We recently managed to complete our first exit from Greenbird, a data company helping utilities simplify the complexity of Big Data integration as part of the transition to smarter more sustainable energy. We sold our shares to General Electric, which demonstrates our ability to identify and scale successful climate tech investments.
KA: What are the investment challenges facing Nysnø?
JE: Unlike the general partners in a typical venture capital fund who have to go out and raise capital from investors, the money Nysnø has at its disposal is determined by the yearly state budget, from which it is allocated funds each year.
When you have to rely on the state budget it can make it difficult to plan ahead as you have less visibility with regards to how much you will have to invest and therefore how much you can allocate to any given company or fund in your portfolio. Every year, we have to compete for funds with other public spending budgets, such as in education or in healthcare.
Today, we are also limited in our impact by the need to invest in companies and funds that that have a clear link to Norway. The climate crisis does not have state boundaries and although we do have exposure to funds outside Norway, such as AP Ventures in the UK and Energy Impact Partners in the US, both of whom have a presence in Norway, we would like to extend our mandate to a broader range of companies and funds.
KA: With oil and gas still the largest sector in Norway, how is the energy transition changing the shape of the Norwegian economy and what role does Nysnø have to play in the transition and in overcoming the challenges in the adoption of climate tech?
JE: The energy transition will not happen overnight and the oil and gas sector still has a role to play. But we need to acknowledge that the oil and gas industry has had to be heavily subsidised to get to where it is today and the same dynamics are now needed for clean tech and climate impact technologies.
Looking ahead, at Nysnø we see our role as derisking the investment arena to allow private capital to be deployed into climate tech, including bridging the risk gap for international investors.
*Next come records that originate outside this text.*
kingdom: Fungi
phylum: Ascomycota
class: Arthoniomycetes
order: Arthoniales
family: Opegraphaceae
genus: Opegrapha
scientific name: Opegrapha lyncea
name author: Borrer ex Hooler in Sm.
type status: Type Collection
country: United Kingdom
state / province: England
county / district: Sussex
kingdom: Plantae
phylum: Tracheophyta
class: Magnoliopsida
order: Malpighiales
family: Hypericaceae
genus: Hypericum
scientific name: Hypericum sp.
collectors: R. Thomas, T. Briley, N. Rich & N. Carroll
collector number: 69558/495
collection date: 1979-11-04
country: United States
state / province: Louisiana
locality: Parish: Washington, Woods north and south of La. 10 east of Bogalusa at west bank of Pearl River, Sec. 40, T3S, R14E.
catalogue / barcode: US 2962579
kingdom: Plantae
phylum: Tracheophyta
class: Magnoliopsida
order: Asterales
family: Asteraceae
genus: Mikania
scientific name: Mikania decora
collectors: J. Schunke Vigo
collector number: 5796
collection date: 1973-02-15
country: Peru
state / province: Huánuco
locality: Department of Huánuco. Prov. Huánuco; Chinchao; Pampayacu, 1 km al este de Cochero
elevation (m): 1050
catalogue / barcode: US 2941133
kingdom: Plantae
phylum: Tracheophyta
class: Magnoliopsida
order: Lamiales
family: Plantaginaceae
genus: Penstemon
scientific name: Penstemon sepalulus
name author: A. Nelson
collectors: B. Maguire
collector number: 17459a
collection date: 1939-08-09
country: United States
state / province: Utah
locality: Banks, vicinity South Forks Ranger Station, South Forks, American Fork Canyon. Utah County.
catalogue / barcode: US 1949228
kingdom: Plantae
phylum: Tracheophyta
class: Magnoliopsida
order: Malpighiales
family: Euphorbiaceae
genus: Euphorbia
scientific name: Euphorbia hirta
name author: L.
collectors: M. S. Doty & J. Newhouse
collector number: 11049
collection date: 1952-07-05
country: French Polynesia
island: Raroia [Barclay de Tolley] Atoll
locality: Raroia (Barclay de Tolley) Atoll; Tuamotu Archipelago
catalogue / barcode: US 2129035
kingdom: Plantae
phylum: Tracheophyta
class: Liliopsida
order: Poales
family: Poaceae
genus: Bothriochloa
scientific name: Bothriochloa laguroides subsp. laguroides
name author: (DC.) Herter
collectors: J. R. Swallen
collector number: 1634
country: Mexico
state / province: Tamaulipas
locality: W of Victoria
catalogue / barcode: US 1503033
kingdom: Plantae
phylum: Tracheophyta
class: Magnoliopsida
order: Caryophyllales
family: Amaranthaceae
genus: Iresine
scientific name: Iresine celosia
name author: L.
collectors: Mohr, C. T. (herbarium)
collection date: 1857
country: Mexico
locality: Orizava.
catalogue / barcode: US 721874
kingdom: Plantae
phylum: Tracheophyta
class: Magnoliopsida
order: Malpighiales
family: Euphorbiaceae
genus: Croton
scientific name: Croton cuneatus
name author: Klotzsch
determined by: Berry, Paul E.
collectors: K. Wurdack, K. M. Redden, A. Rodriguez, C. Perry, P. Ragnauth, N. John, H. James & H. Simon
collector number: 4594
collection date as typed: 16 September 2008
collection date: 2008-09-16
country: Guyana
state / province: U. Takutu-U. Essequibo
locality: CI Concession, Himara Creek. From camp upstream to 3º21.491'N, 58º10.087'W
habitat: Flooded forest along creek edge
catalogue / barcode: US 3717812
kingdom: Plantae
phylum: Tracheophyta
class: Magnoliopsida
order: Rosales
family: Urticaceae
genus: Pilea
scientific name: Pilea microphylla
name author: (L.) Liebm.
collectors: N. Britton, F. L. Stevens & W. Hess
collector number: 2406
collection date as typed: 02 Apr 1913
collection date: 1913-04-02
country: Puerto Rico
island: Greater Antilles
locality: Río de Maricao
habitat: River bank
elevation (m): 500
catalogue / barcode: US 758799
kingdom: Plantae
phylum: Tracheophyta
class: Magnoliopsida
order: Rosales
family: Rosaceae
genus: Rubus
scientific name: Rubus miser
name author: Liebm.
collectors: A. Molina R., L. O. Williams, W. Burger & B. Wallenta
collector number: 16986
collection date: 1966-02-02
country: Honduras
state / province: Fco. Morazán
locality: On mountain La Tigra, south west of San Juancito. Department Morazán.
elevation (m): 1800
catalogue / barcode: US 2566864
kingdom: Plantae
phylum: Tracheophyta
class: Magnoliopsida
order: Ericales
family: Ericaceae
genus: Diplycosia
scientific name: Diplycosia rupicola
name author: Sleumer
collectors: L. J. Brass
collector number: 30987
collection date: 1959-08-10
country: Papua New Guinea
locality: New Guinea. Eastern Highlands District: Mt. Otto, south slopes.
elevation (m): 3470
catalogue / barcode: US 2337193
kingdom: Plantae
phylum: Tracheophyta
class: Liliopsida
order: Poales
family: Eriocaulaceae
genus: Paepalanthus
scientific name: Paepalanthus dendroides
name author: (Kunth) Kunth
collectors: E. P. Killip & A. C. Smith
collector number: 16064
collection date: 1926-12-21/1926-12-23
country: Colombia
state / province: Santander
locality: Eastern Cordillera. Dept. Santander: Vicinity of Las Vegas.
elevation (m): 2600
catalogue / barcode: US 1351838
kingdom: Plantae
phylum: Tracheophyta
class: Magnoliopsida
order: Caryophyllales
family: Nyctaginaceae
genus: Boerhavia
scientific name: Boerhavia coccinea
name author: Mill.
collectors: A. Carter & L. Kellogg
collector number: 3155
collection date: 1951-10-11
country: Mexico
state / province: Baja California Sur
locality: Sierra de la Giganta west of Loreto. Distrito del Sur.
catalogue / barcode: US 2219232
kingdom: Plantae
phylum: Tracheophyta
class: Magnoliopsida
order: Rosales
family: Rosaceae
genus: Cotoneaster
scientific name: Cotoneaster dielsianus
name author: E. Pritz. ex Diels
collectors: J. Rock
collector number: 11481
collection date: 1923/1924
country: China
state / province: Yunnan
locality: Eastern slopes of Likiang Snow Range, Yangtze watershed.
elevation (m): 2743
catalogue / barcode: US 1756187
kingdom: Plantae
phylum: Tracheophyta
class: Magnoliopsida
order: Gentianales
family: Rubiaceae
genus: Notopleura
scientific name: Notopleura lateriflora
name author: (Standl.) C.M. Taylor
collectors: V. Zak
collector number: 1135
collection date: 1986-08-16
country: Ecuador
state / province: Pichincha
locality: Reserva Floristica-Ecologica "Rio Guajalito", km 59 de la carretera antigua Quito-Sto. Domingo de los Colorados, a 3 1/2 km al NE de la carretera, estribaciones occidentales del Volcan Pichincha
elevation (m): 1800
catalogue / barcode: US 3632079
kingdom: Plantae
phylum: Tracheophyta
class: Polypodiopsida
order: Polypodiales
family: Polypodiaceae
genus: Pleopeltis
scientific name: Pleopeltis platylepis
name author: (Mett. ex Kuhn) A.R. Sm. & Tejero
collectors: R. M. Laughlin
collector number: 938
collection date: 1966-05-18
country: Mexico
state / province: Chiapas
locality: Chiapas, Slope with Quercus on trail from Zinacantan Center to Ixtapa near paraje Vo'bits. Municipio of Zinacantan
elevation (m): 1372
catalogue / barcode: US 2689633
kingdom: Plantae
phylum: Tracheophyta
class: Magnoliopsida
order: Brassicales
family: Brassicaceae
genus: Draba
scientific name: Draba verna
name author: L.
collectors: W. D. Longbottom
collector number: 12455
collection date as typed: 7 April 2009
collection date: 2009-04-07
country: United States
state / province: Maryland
We have also been heavily involved in Project Frame, an international non-profit programme looking to improve Impact Measurement and Management (IMM) standards for climate-driven investments, where we have been spearheading a project to build a framework that will accurately measure and assign avoided emissions to various actors within a given value chain, helping to do away with greenwashing and exaggerated claims of impact.
This year, the Norwegian government announced it would allocate an additional 1.85bn NOK (€161m) to Nysnø, bringing our total assets under management to 5.35bn NOK (€466m), underscoring their trust in us and our ability to play a pivotal role in the energy transition.